Cape Grenville, is a small, east-facing promontory along the Queensland, Australia coast of Cape York Peninsula. It lies between Shelburne Bay to the north and Temple Bay to the south. The nearest significant settlement is Weipa, along the western coast of Cape York.

The northern part of this cape forms the southern face of Margaret Bay, to the west of Shelburne Bay. Several small islands (known as the Home Islands) lie off the eastern coast, including Orton Island, Gore Island and Hicks Island. Along the southern side of the cape is Indian Bay.

About 90 km to the east and northeast of Cape Grenville is the far northern management area of the Great Barrier Reef Marine Park.

Persistent winds have blown sand on-shore and inland for up to 29 km at the cape. These parabolic dunes form Queensland's most extensive mainland transgressive dune system, slightly larger than those found at Cape Flattery.

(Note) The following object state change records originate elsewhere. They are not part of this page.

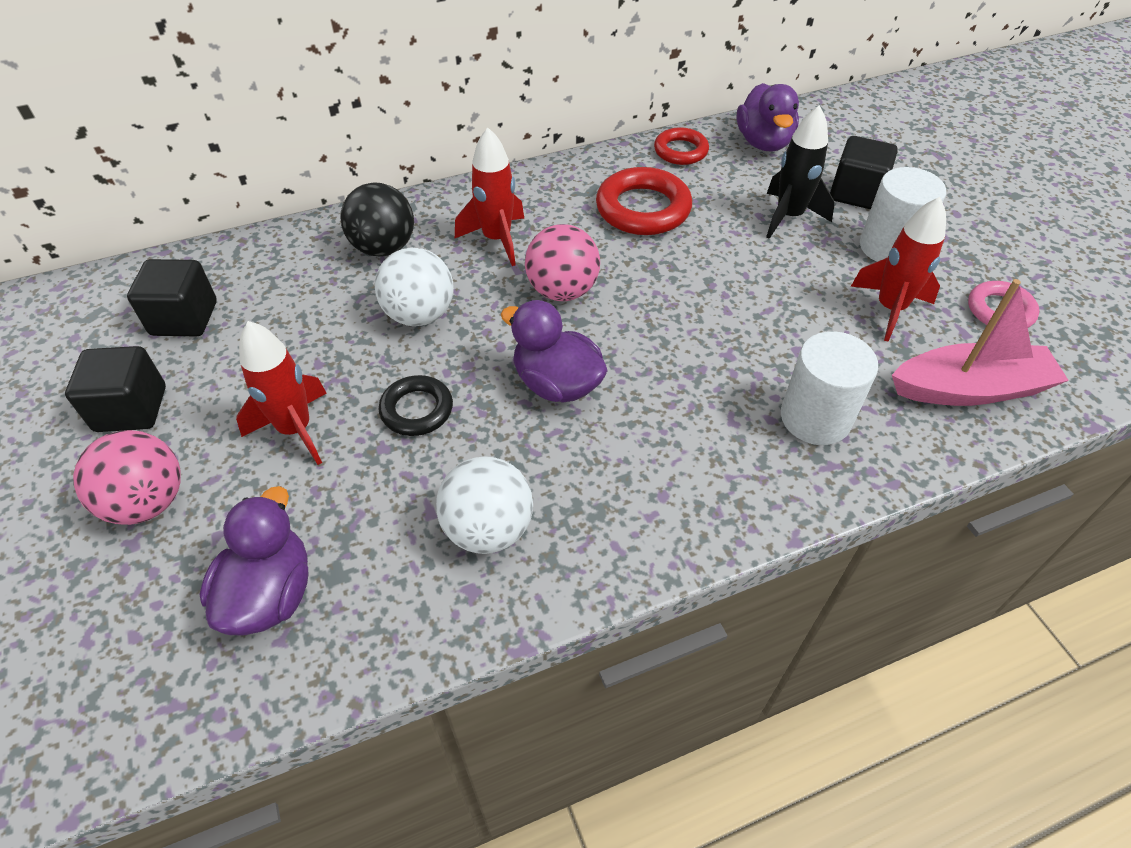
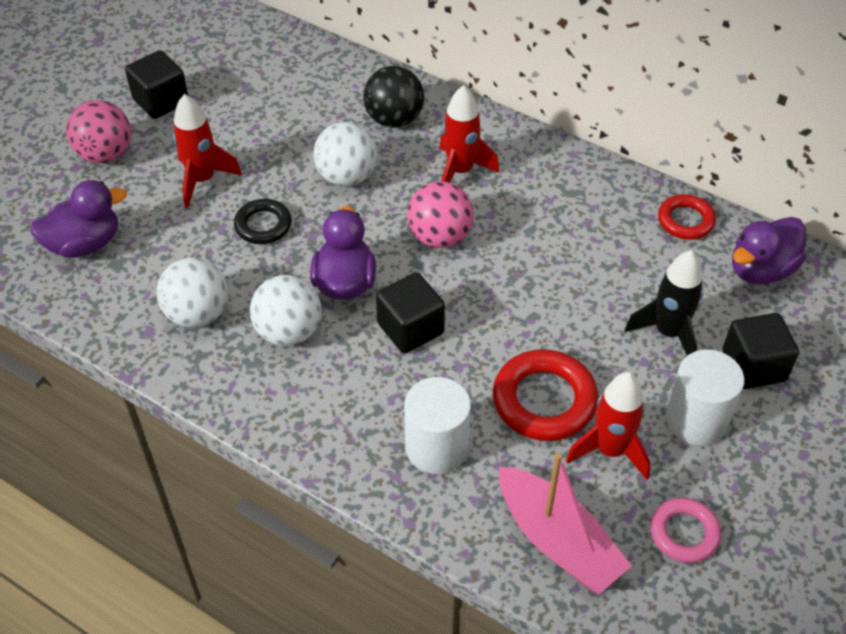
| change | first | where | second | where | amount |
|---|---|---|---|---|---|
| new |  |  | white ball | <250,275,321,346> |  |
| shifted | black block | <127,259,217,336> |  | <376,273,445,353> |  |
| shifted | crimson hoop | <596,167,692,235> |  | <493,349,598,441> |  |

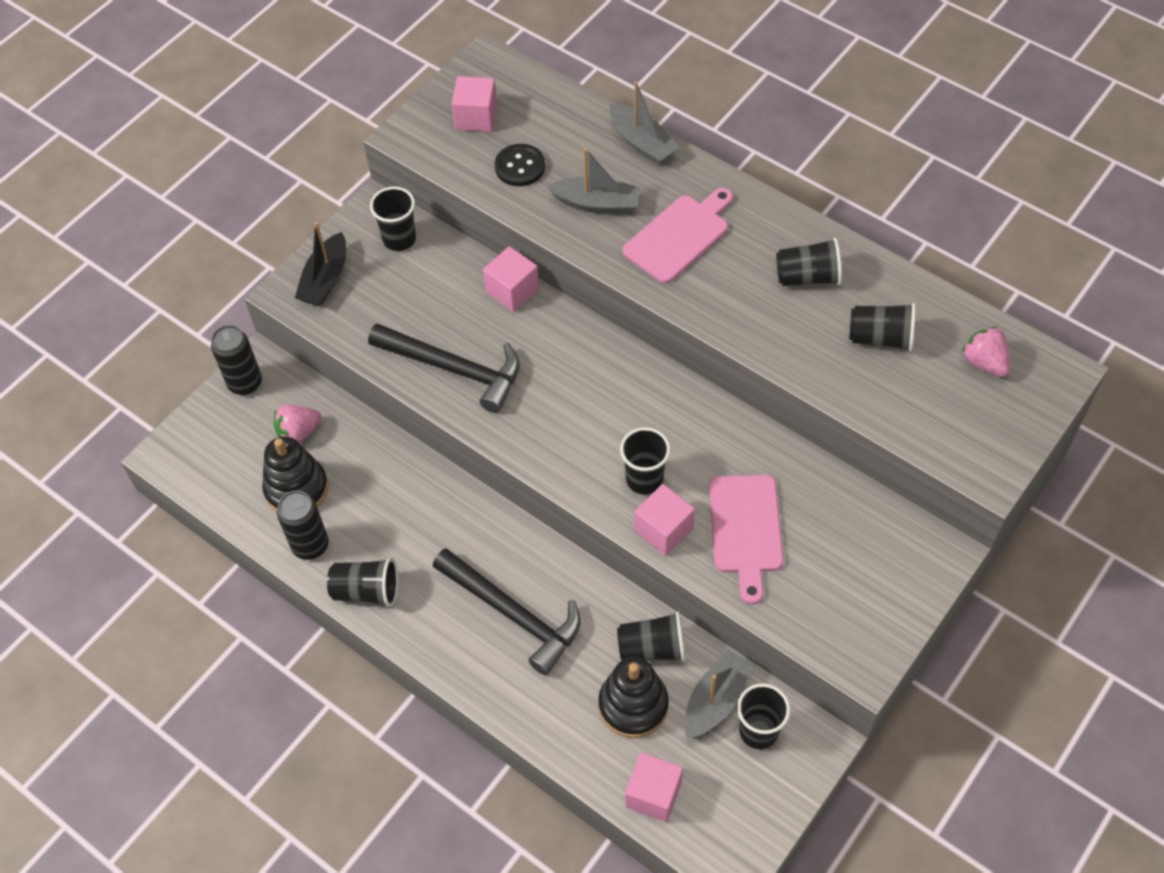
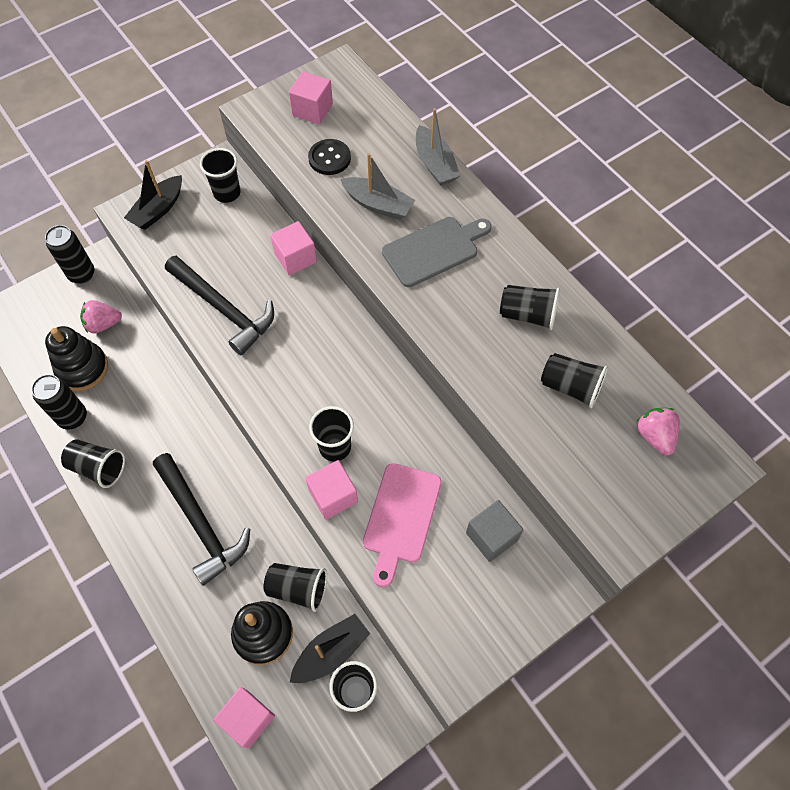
| change | first | where | second | where | amount |
|---|---|---|---|---|---|
| repainted | gray sailboat | <685,650,753,739> | black sailboat | <290,614,370,683> |  |
| repainted | rose-pink chopping board | <623,188,733,284> | gray chopping board | <382,217,492,287> |  |
| new |  |  | gray block | <466,500,523,562> |  |

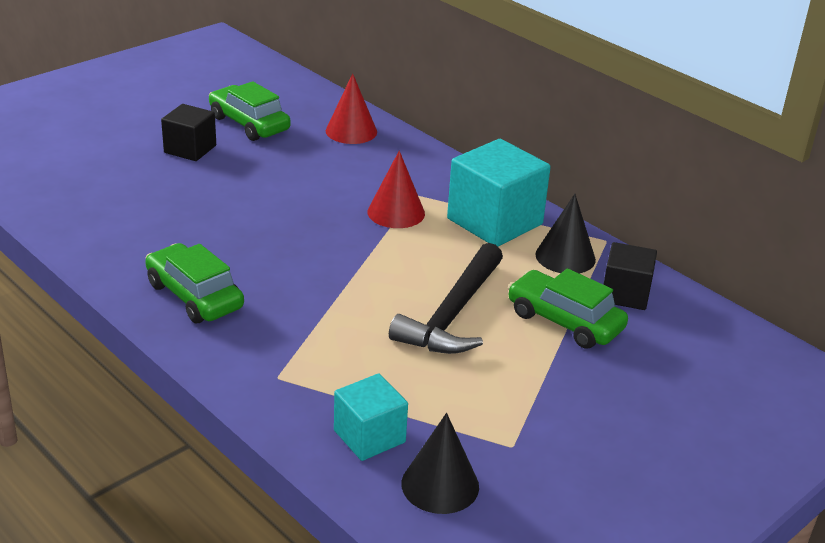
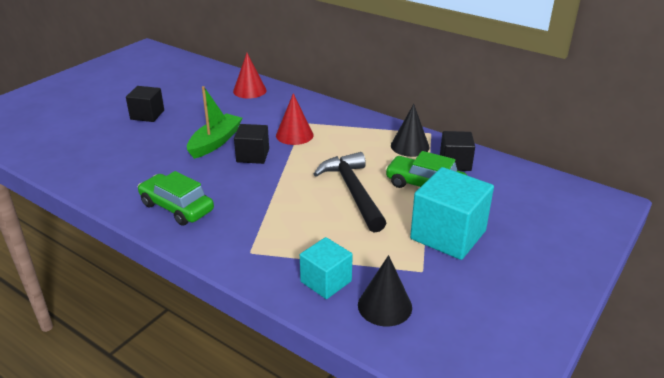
| change | first | where | second | where | amount |
|---|---|---|---|---|---|
| new |  |  | leaf-green sailboat | <187,86,242,159> |  |
| new |  |  | black block | <234,124,269,164> |  |
| rotated | black carpenter's hammer | <389,243,503,354> |  | <314,152,386,233> | 150 degrees clockwise |
| shifted | teal block | <447,139,551,247> |  | <410,167,494,260> |  |
| gone | leaf-green toy car | <209,81,291,141> |  |  |  |

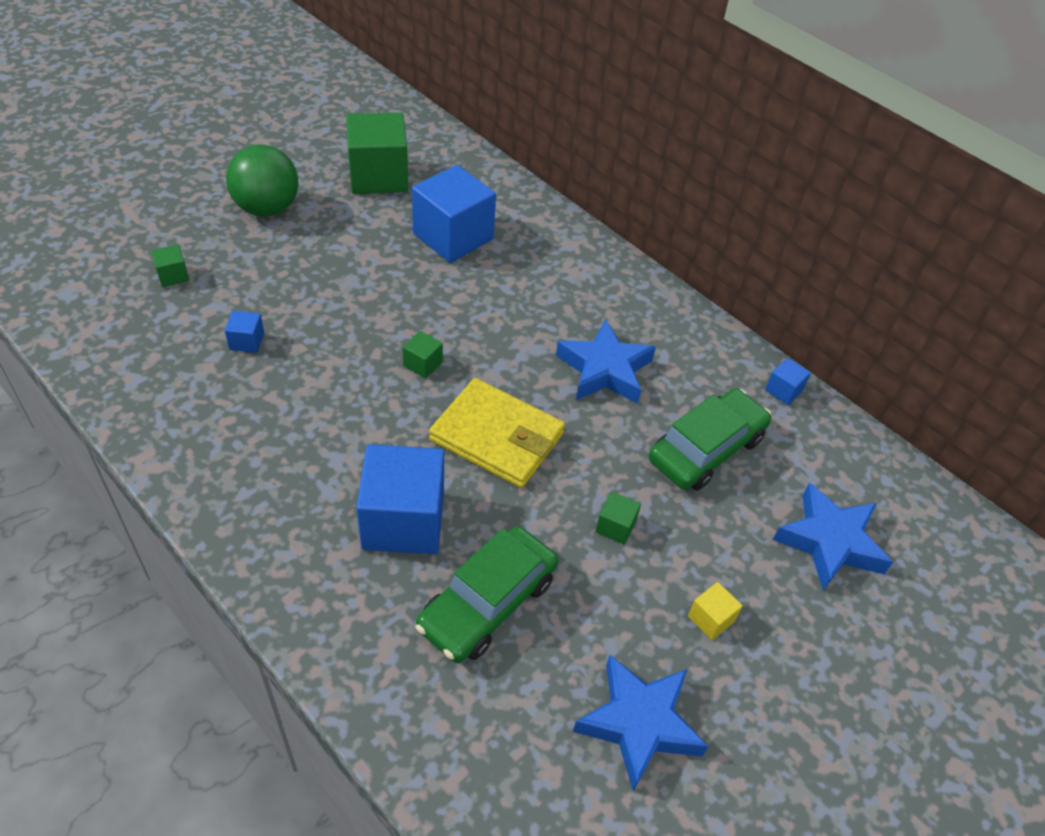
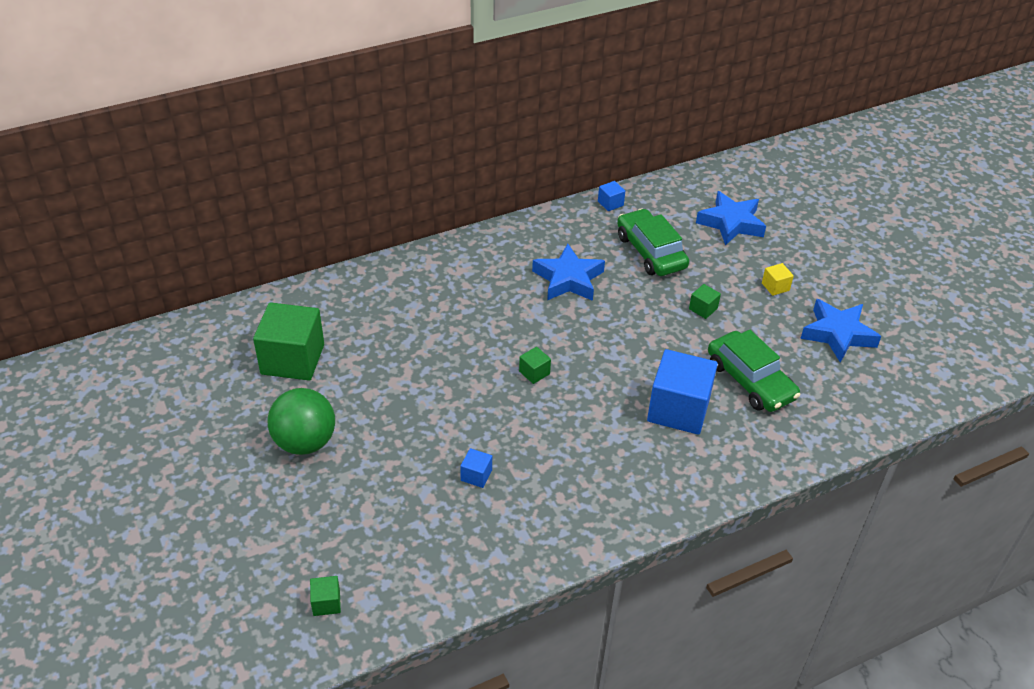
| change | first | where | second | where | amount |
|---|---|---|---|---|---|
| shifted | leaf-green block | <151,244,189,287> |  | <310,576,341,616> |  |
| gone | royal blue block | <412,165,496,263> |  |  |  |
| gone | golden billfold | <429,378,565,488> |  |  |  |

The Wuthathi people are the traditional owners of the Cape Grenville region. They previously spoke the now extinct Wuthathi language. The Wuthathi Land Trust won control of "fifteen parcels of former Aboriginal reserve land, and land declared claimable under the Act on the Cape Grenville Reserve Islands and the Cape Grenville Unallocated State Land Islands of Rodney Island, Manley Island, Pig Island, Bootie Island, Sunday Island, Ethel Island and three un-named islands" which was granted under the Aboriginal Land Act 1991 (Qld).

On 29 April 2015 a large block of land, and surrounding waters, including Cape Grenville, were recognised by the Federal Court of Australia as belonging to the Wuthathi people:

". . . recognised the exclusive and nonexclusive native title rights and interests of the Wuthathi People over approximately 1181 square kilometres of land described at [4] as an ecologically sensitive and beautiful area around Shelburne Bay on the northern tip of Cape York Peninsula. Also, at [26] as lying wholly within the wider area of Wuthathi country, which extends along the coast to Captain Billy Landing in the north, extending southwards to south of the Olive River, and east to the Great Barrier Reef."

7304 hectares of wetlands on Cape Grenville have been listed as "nationally important wetlands" in the Directory of Important Wetlands (2001) 3rd Edition, Environment Australia.